● **Assigned task**: Below are lines of records; copy exactly those from the one containing "# More Explosives and Fireworks Mod" through the one containing "List of different recipes in the mod.", leaving the pictures behind.

● **Exercise materials**:
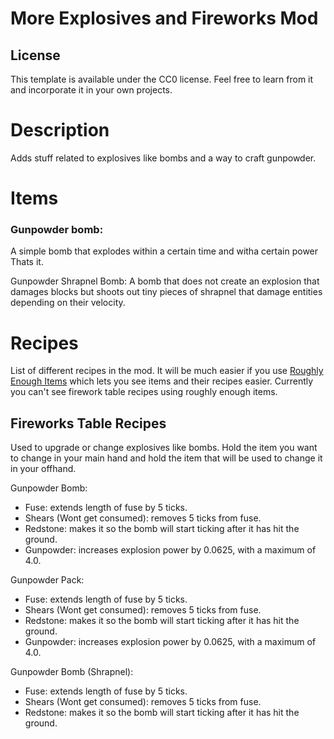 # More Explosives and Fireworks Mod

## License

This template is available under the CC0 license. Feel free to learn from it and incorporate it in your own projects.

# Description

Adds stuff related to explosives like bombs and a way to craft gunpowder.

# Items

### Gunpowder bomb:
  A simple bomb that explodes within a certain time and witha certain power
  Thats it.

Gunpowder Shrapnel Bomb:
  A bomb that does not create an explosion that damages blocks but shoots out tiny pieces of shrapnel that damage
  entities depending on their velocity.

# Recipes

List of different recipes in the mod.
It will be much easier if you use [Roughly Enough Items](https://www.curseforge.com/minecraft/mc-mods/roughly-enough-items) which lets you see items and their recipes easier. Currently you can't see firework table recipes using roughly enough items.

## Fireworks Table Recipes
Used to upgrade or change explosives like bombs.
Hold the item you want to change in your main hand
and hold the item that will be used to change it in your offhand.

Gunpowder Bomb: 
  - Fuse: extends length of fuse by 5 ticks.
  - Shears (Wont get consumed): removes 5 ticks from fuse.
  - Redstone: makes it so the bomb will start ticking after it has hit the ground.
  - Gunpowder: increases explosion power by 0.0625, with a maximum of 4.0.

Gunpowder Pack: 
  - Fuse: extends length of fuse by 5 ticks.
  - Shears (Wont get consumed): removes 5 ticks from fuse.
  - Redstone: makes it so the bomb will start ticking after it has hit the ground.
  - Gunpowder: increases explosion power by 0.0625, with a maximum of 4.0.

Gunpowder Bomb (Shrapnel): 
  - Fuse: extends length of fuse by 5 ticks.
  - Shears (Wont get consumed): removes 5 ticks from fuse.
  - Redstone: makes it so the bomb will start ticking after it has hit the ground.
...
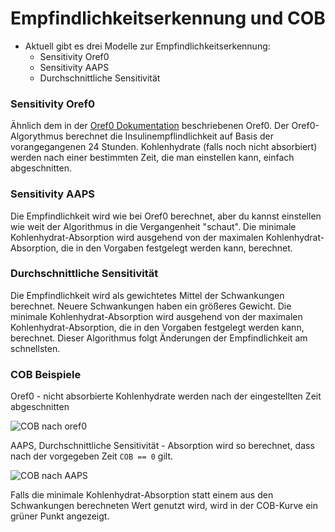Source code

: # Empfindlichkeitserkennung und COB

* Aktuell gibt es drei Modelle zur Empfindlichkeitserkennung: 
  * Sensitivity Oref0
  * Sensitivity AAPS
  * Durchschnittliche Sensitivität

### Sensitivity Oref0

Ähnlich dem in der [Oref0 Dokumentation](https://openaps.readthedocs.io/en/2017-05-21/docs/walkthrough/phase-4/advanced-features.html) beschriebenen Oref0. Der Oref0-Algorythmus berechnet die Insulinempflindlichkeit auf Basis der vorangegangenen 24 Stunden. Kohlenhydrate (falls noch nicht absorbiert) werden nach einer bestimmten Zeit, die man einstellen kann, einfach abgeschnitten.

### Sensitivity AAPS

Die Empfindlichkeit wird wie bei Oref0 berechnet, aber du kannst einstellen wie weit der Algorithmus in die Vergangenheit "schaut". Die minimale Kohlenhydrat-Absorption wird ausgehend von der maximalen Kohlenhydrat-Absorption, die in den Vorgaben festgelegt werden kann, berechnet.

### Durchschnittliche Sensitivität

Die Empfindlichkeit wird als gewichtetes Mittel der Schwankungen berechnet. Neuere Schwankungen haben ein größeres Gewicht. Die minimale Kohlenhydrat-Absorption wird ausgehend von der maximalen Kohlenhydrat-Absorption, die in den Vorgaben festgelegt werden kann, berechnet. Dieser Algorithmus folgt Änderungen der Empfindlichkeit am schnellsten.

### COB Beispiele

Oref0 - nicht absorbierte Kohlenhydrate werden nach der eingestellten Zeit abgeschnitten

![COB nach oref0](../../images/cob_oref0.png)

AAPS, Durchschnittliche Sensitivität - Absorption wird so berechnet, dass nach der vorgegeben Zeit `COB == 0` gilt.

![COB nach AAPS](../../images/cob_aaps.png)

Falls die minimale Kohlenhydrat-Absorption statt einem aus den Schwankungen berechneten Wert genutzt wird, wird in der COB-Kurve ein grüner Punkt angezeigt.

● **Solution below**:
 # More Explosives and Fireworks Mod

## License

This template is available under the CC0 license. Feel free to learn from it and incorporate it in your own projects.

# Description

Adds stuff related to explosives like bombs and a way to craft gunpowder.

# Items

### Gunpowder bomb:
  A simple bomb that explodes within a certain time and witha certain power
  Thats it.

Gunpowder Shrapnel Bomb:
  A bomb that does not create an explosion that damages blocks but shoots out tiny pieces of shrapnel that damage
  entities depending on their velocity.

# Recipes

List of different recipes in the mod.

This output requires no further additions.